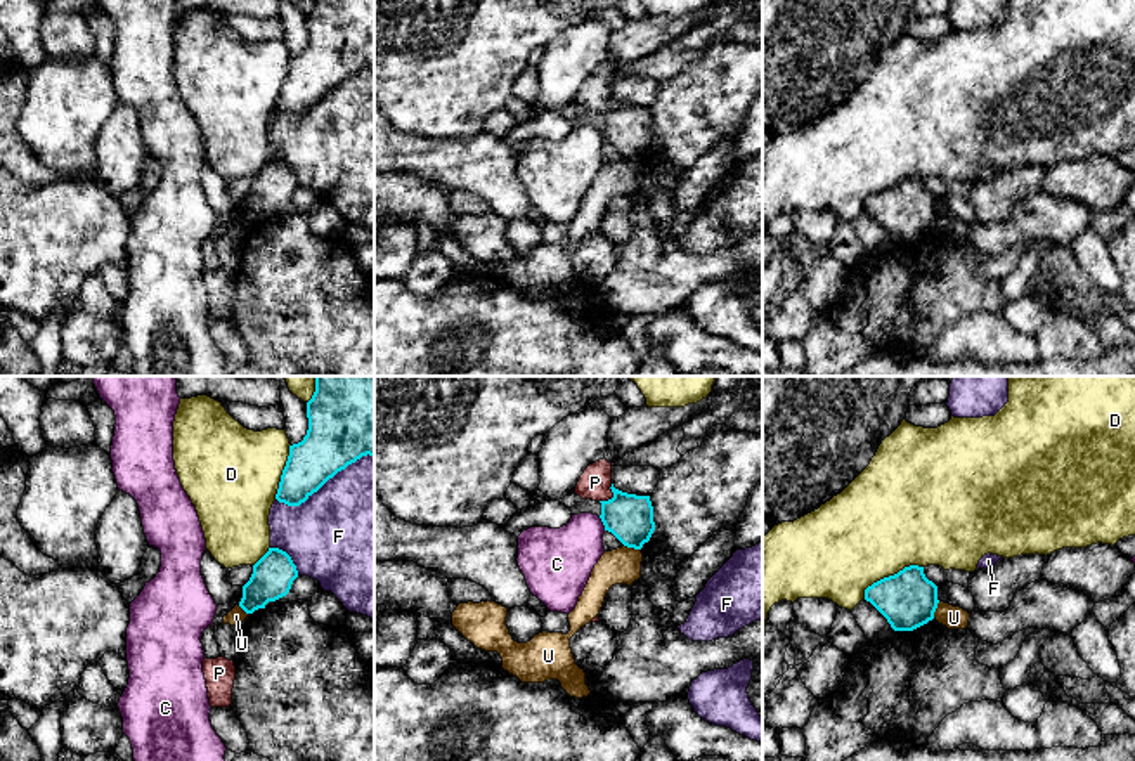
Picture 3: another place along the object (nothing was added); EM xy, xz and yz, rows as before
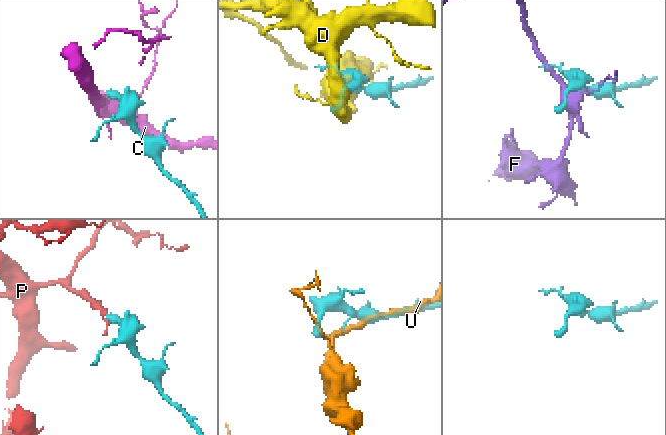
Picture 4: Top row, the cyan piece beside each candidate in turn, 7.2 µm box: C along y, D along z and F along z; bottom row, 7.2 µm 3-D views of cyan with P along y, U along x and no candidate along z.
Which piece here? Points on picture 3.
C: Touches cyan at xz (603, 524). Thickness 220 nm (cyan) against 280 nm. Two neurons
D: Touches cyan at yz (889, 576). Thickness 260 nm (cyan) against 460 nm. Two neurons
F: Touches cyan at xy (324, 482). Thickness 300 nm (cyan) against 500 nm. Two neurons
P: Touches cyan at xz (614, 496). Thickness 220 nm (cyan) against 150 nm. One neuron
U: Touches cyan at xz (633, 546). Thickness 220 nm (cyan) against 170 nm. Two neurons
Same neuron: P

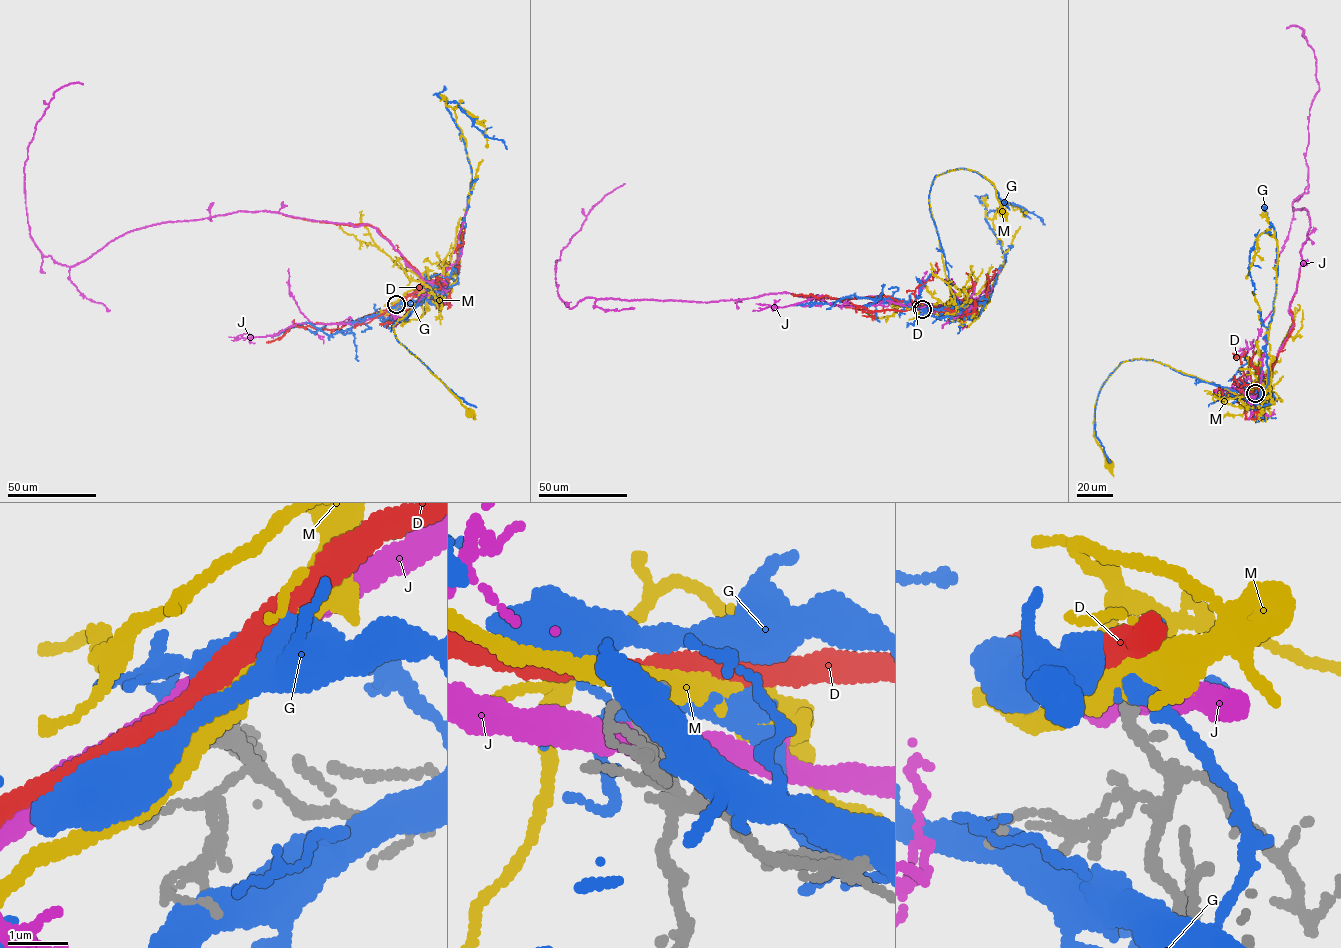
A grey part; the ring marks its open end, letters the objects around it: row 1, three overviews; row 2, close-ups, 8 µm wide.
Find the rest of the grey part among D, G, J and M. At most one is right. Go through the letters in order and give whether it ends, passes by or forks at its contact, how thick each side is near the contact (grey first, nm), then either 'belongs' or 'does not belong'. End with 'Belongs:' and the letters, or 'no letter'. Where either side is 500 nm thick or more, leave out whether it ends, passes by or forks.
D: it passes by; 220 nm thick on the grey side, 360 nm on the other; does not belong
G: it forks there; 220 nm thick on the grey side, 320 nm on the other; does not belong
J: it passes by; 260 nm thick on the grey side, 440 nm on the other; does not belong
M: it passes by; 220 nm thick on the grey side, 420 nm on the other; belongs
Belongs: M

§ **About this exercise**: Transcribe, exactly and without pictures, everything in the data from the line with "Picture 4: Top" down to the line with "A grey part;", both included.

§ **Completed exercise**:
Picture 4: Top row, the cyan piece beside each candidate in turn, 7.2 µm box: C along y, D along z and F along z; bottom row, 7.2 µm 3-D views of cyan with P along y, U along x and no candidate along z.
Which piece here? Points on picture 3.
C: Touches cyan at xz (603, 524). Thickness 220 nm (cyan) against 280 nm. Two neurons
D: Touches cyan at yz (889, 576). Thickness 260 nm (cyan) against 460 nm. Two neurons
F: Touches cyan at xy (324, 482). Thickness 300 nm (cyan) against 500 nm. Two neurons
P: Touches cyan at xz (614, 496). Thickness 220 nm (cyan) against 150 nm. One neuron
U: Touches cyan at xz (633, 546). Thickness 220 nm (cyan) against 170 nm. Two neurons
Same neuron: P

A grey part; the ring marks its open end, letters the objects around it: row 1, three overviews; row 2, close-ups, 8 µm wide.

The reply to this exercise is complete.